Shortly after I started gaining weight back, I felt out of control and worried. I found out I had PCOS (Poly Cystic Ovarian Syndrome) …Google it. So I discovered the prickly chin hairs, acne and unreliable periods were actually something out of my control. Have I mentioned I crave control? Oh yeah, so I had this overwhelming experience with God. It’s so special to me and it gives me goosebumps. I prayed specifically for a while and hadn’t really gotten any supernatural feedback that I was hoping for, until a text from my brother- a message from God to him to me, changed everything.
Nick texted me He said, “I felt God wanting me to tell you that everything is going to be OK, I have a plan for your life and not to worry”.
You can take that any way you want. I know those exact words left my mouth countless times. I prayed on those exact words and His response was everything I needed to hear. It sparked this desire in me. I began learning more about God, reading his word and received more and more of these little signs. He was so faithful.
I’ve started to think – Would Jesus have done all of this and not to mention his ultimate gift to me, if I wasn’t worth it? Once I started understanding what the Bible actually says about me and about how God feels about me and how much he loves me. I know that how I feel about myself, must hurt him.
I imagine my dogs, who are the only children we have at the moment – Saying I hate my white spot on my chest or I hate my long fur in between my toes. How horrible and silly that would be. I would hurt because they were hurting. It’s my simple brains way of sort of understanding how God must feel. He must be saying I wish you could see how beautiful and wonderful and loved and kind and special you are.
I have struggled long enough with this. I have had this kettle cooked salt & vinegar chip on my shoulder for a long time now. I’m ready to feel wonderful, look wonderful and be who God created me to be. I firmly believe this lumpy, jiggly body is not who I am. It’s what I have done to myself.
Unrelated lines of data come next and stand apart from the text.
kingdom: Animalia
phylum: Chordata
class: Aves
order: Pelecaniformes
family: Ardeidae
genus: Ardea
Hopefully with this blog, I can share my new journey. I can share my struggles with PCOS and weight loss. I can share workouts and be real.
I’m all about telling it like it is.
Ask my husband or parents – they are usually blushing or shaking their head at the things I say.
This is going to be fun. I’m ready and excited to finally tap into the potential that I have covered with Krispy Kreme and McDonald’s.
And I don’t care who you are… fast food is delicious. But it’s a horrible choice.
Hopefully this will be therapeutic and we can enjoy the journey together.
I probably won’t really start enjoying it until I see some results or have lost 100 lbs.